Observation data (J2000 epoch)
- Constellation: Draco
- Right ascension: 10^{h} 14^{m} 27.7181^{s}
- Declination: +77° 49′ 13.427″
- Redshift: 0.027069±0.0000120
- Heliocentric radial velocity: 8,115±4 km/s
- Distance: 348.99 ± 4.98 Mly (107.000 ± 1.528 Mpc)
- Apparent magnitude (V): 14.34

Characteristics
- Type: Sbc
- Size: ~181,900 ly (55.77 kpc) (estimated)
- Apparent size (V): 1.3′ × 1.0′

Other designations
- 2MASX J10142763+7749129, UGC 5500, MCG +13-08-009, PGC 29870, CGCG 350-045

= NGC 3197 =

Galaxy in the constellation Draco

NGC 3197 is a spiral galaxy in the constellation of Draco. Its velocity with respect to the cosmic microwave background is 8146±4 km/s, which corresponds to a Hubble distance of 120.15 ± 8.41 Mpc.

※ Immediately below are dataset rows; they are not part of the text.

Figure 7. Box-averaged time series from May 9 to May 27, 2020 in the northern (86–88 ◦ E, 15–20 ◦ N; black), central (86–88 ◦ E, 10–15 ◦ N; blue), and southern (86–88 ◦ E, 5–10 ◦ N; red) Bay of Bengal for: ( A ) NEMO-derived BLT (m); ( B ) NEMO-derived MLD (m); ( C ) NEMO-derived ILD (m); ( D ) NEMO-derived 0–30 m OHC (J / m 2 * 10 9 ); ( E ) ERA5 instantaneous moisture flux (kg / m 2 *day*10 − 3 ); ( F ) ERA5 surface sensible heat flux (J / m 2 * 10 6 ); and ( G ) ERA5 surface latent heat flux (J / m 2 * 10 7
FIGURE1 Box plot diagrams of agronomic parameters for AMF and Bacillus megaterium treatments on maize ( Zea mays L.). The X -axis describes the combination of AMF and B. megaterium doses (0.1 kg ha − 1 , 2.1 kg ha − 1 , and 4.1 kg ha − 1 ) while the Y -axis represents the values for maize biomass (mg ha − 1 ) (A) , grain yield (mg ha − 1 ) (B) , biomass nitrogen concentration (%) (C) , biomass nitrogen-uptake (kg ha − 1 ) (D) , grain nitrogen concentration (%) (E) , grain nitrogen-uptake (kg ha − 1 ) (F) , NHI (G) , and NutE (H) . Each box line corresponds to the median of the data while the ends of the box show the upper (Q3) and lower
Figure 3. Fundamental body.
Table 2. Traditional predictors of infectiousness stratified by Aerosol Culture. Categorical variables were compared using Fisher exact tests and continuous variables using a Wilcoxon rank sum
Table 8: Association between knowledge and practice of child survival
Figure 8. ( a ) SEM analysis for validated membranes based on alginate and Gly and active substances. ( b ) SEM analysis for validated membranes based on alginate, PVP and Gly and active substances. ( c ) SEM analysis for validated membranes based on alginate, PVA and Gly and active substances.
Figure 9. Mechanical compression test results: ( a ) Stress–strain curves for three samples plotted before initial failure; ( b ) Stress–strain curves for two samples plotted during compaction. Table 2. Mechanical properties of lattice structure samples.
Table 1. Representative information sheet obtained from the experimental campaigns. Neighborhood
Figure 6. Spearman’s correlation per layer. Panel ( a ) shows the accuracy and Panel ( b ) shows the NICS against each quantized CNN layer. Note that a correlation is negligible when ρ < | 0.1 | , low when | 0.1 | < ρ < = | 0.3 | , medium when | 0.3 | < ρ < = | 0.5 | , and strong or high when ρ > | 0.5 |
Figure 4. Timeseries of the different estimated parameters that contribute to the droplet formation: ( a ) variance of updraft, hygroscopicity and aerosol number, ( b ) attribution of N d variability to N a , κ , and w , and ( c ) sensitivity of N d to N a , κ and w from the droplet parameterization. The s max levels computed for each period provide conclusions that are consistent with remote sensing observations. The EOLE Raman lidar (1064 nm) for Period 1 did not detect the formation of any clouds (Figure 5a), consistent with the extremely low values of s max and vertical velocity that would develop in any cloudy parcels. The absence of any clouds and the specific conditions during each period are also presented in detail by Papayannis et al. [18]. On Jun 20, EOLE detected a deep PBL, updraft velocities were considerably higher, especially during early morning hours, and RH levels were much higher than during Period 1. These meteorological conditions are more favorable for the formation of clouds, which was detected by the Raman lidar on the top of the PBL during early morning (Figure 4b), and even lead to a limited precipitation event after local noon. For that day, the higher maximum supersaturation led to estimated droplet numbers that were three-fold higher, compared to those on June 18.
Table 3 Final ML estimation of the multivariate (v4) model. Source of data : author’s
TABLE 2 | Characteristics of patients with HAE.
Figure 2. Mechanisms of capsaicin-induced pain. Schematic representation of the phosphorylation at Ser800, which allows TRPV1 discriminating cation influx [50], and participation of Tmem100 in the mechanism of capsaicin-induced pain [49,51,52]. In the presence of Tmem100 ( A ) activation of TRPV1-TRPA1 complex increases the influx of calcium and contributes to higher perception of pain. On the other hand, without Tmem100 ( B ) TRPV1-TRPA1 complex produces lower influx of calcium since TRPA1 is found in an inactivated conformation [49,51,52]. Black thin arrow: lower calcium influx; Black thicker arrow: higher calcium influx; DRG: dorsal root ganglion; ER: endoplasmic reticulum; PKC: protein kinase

However, three non-redshift measurements give a closer mean distance of 107.000 ± 1.528 Mpc. It was discovered by German-British astronomer William Herschel on 2 April 1801.

==Supernovae==
Two supernovae have been observed in NGC 3197:
- SN 2005kx (Type II, mag. 17.3) was discovered by Tim Puckett and J. Tigner on 26 November 2005.
- SN 2022xqp (Type Ia, mag. 19.7221) was discovered by the Zwicky Transient Facility on 14 October 2022.